Stewart's first state representative selection for New South Wales came in 2001 in the men's senior eight who contested the King's Cup at the Interstate Regatta within the Australian Rowing Championships From 2001 to 2004 and in 2008 he rowed in New South Wales men's senior eights competing for the King's Cup at the Interstate Regatta. He stroked the 2003, 2004 and 2008 eight and saw King's Cup victories in 2004 and 2008.

==International representative rowing==
Stewart made his Australian representative debut in 1995 aged eighteen, competing at the World Rowing U23 Championships in Groningen in the men's eight who finished in eighth place. That same year he rowed at the Junior World Rowing Championships in Poznan at which the Australian squad was negatively affected by food poisoning. Stewart was selected in the eight which was unable to move past the heat stage due to the effects of illness on the crew, but Stewart moved into the coxless four who were able to win the silver medal.

His next representative appearance was in 2000 and again at the World Rowing U23 Championships in a coxless four which won the silver medal. He also competed at a World Rowing Cup in Lucerne that year. In 2001 he was selected in to stroke the Australian men's eight. He raced at the World Rowing Cup IV in Munich and then at the 2001 World Rowing Championships where they missed the A final and placed seventh overall. Then in 2003 at the World Championships in Milan he stroked the Australian coxless four to a fourth-place finish.

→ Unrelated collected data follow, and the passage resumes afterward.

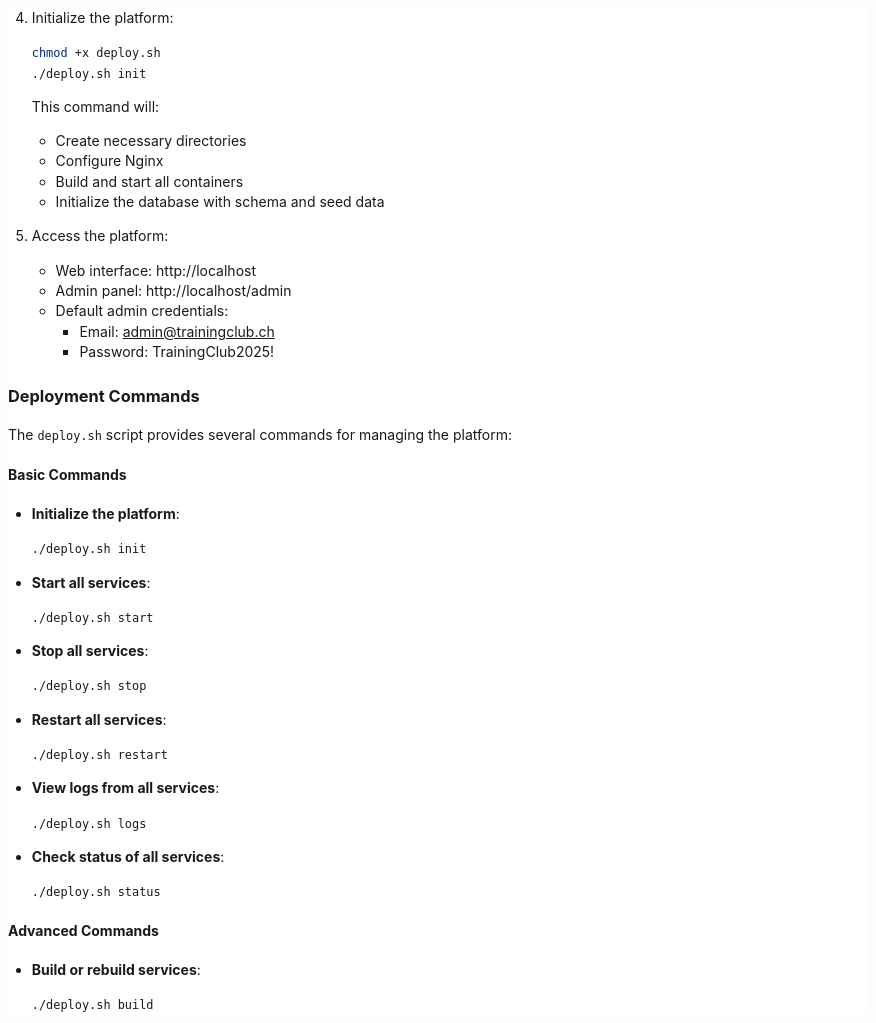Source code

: 4. Initialize the platform:
   ```bash
   chmod +x deploy.sh
   ./deploy.sh init
   ```

   This command will:
   - Create necessary directories
   - Configure Nginx
   - Build and start all containers
   - Initialize the database with schema and seed data

5. Access the platform:
   - Web interface: http://localhost
   - Admin panel: http://localhost/admin
   - Default admin credentials:
     - Email: admin@trainingclub.ch
     - Password: TrainingClub2025!

### Deployment Commands

The `deploy.sh` script provides several commands for managing the platform:

#### Basic Commands

- **Initialize the platform**:
  ```bash
  ./deploy.sh init
  ```

- **Start all services**:
  ```bash
  ./deploy.sh start
  ```

- **Stop all services**:
  ```bash
  ./deploy.sh stop
  ```

- **Restart all services**:
  ```bash
  ./deploy.sh restart
  ```

- **View logs from all services**:
  ```bash
  ./deploy.sh logs
  ```

- **Check status of all services**:
  ```bash
  ./deploy.sh status
  ```

#### Advanced Commands

- **Build or rebuild services**:
  ```bash
  ./deploy.sh build
  ```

In time for the 2004 Athens Stephen was back in the stroke seat of the Australian men's eight with his brothers Geoff and James at four and five. They raced well to a bronze medal. In the next Olympiad Steve Stewart didn't represent internationally at any World Championships or World Cups until his 2008 selection to again stroke the 2008 Australian men's eight. The eight competed at two World Rowing Cups in Europe before rowing at the 2008 Beijing Olympics to a sixth place in the final. It was Stephen Stewart's last Australian representative appearance.